Le chef des députés socialistes Bruno Le Roux, le 16 mai 2013. — SEVGI/SIPA

Ils seront une quinzaine de députés socialistes, dont des frondeurs, à se rendre mardi matin à Matignon pour « continuer la discussion » sur le projet de loi travail, a fait savoir ce lundi le patron du groupe PS Bruno Le Roux.

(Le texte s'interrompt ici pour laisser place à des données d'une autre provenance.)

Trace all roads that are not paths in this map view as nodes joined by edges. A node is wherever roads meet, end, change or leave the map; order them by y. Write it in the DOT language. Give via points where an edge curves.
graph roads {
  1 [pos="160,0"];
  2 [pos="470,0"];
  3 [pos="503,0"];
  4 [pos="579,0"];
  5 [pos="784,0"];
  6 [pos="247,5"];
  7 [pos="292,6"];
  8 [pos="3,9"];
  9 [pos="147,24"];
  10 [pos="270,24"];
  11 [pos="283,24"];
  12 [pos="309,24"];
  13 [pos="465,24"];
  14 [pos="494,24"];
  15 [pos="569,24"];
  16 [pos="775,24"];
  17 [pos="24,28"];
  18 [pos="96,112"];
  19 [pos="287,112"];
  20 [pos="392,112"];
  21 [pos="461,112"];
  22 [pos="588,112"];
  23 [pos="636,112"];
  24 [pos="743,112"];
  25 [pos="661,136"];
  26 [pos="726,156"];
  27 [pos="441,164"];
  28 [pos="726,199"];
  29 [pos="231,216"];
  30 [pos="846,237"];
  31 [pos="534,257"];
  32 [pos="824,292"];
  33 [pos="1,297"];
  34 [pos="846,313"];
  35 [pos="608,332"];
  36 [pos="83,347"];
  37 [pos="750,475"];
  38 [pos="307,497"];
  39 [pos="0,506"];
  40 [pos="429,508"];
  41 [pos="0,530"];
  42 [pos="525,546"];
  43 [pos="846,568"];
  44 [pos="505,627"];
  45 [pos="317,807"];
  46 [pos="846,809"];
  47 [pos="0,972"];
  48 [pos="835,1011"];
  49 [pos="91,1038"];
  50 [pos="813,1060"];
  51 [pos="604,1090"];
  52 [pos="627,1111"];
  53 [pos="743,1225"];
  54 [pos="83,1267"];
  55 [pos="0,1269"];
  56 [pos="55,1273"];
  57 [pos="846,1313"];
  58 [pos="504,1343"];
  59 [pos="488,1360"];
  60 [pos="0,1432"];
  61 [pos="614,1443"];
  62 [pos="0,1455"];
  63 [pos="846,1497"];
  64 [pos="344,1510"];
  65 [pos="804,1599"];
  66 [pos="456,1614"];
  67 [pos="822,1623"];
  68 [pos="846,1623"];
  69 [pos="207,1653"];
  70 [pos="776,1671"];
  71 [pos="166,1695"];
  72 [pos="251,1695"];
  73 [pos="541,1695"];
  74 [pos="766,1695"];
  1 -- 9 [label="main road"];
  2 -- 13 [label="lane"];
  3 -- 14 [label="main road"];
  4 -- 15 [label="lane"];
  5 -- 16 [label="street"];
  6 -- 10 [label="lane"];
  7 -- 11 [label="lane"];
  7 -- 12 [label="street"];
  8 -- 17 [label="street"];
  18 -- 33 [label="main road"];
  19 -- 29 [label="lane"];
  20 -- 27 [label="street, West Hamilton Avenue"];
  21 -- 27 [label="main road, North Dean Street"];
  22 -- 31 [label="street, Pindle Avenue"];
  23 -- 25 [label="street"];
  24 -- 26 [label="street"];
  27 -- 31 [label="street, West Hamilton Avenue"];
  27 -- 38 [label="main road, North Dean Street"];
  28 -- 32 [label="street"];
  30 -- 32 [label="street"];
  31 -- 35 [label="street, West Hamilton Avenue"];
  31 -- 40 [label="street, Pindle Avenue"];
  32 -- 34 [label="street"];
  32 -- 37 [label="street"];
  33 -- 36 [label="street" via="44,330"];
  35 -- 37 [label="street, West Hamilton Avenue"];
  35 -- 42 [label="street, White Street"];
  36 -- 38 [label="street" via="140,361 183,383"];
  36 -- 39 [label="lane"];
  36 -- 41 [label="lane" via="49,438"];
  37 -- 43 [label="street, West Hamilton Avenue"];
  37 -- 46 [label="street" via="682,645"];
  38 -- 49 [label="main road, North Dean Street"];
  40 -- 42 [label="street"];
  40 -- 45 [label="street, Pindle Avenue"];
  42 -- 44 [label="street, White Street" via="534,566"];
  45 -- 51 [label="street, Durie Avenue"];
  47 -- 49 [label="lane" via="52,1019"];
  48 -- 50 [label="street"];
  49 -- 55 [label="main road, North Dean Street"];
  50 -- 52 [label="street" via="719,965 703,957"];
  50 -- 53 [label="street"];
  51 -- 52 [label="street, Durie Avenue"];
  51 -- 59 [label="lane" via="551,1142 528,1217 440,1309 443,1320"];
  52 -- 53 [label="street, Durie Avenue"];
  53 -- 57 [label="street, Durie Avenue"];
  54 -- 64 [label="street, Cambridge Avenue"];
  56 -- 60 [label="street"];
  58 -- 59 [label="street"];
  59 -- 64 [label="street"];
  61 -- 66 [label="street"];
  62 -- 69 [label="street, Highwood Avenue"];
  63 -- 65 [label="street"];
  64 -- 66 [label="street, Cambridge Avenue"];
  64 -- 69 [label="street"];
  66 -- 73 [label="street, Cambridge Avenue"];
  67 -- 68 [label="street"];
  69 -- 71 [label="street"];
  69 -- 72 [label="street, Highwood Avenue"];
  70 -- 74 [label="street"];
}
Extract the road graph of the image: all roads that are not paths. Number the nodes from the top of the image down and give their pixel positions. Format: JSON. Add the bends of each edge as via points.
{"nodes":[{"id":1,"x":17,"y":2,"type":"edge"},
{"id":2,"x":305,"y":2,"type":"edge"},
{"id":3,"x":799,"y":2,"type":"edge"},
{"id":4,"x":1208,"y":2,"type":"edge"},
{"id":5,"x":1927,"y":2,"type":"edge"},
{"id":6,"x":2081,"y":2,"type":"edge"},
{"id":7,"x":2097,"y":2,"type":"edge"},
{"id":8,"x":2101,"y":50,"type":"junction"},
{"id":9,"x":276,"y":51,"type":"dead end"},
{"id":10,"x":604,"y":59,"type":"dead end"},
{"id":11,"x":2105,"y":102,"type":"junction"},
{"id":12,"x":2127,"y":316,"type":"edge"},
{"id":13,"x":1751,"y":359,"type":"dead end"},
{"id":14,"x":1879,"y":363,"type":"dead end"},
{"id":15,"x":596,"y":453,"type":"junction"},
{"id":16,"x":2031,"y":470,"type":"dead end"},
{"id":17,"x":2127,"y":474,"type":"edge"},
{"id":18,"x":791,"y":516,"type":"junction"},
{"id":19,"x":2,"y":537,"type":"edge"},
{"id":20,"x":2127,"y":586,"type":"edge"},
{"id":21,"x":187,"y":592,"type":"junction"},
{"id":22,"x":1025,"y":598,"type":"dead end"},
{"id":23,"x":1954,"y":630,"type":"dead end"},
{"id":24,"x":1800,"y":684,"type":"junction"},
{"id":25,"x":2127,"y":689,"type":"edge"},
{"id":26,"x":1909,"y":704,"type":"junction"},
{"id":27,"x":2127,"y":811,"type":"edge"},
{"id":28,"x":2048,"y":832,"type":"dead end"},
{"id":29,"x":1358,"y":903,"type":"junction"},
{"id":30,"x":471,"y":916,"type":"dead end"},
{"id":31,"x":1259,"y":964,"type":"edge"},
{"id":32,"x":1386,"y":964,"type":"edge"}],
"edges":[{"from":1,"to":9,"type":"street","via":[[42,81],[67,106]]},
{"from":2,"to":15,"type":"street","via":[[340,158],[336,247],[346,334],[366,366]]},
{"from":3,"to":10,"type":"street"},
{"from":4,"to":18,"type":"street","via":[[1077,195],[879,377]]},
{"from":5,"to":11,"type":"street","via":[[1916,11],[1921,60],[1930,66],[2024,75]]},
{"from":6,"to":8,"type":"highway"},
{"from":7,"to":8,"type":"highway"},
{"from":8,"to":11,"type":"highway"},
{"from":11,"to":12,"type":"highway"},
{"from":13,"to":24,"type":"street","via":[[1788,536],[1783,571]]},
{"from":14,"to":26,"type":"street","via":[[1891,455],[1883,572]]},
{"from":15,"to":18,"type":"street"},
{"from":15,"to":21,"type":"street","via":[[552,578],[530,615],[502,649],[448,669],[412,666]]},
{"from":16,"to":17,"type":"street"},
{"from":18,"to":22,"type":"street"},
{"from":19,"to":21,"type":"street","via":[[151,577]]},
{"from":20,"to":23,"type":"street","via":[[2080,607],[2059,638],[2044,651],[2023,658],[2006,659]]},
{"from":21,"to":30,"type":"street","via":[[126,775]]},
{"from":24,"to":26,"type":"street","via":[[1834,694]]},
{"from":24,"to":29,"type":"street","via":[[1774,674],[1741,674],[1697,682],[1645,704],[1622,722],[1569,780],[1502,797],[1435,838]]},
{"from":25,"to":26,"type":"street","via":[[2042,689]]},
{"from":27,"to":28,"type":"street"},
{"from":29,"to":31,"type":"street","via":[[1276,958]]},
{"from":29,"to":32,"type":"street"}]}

Ce dernier, interrogé par la presse sur les voix manquantes pour adopter ce texte controversé et éviter le recours au 49-3, a déclaré qu'« il y a encore un travail à faire de conviction et un travail de discussion avec le gouvernement ».

Continuer la discussion

« C’est pour ça qu’une délégation du groupe socialiste se rendra demain matin à 09h30 à Matignon pour discuter avec le Premier ministre, avec la ministre du Travail, pour continuer la discussion, pour montrer que nous souhaitons nous réunir très largement et que nous souhaitons adopter ce texte », a-t-il ajouté, précisant avoir invité des frondeurs tels Christian Paul et Jean-Marc Germain.

Christian Paul a ensuite précisé qu’il n’avait pas encore décidé de sa participation. « Il y a peut-être encore la possibilité d’un ultime effort de dialogue. J’y suis prêt, sans baisser la garde », a-t-il ajouté.

Conviée également, Karine Berger, leader du courant La Fabrique au sein du PS, sera également présente, d’après Bruno Le Roux.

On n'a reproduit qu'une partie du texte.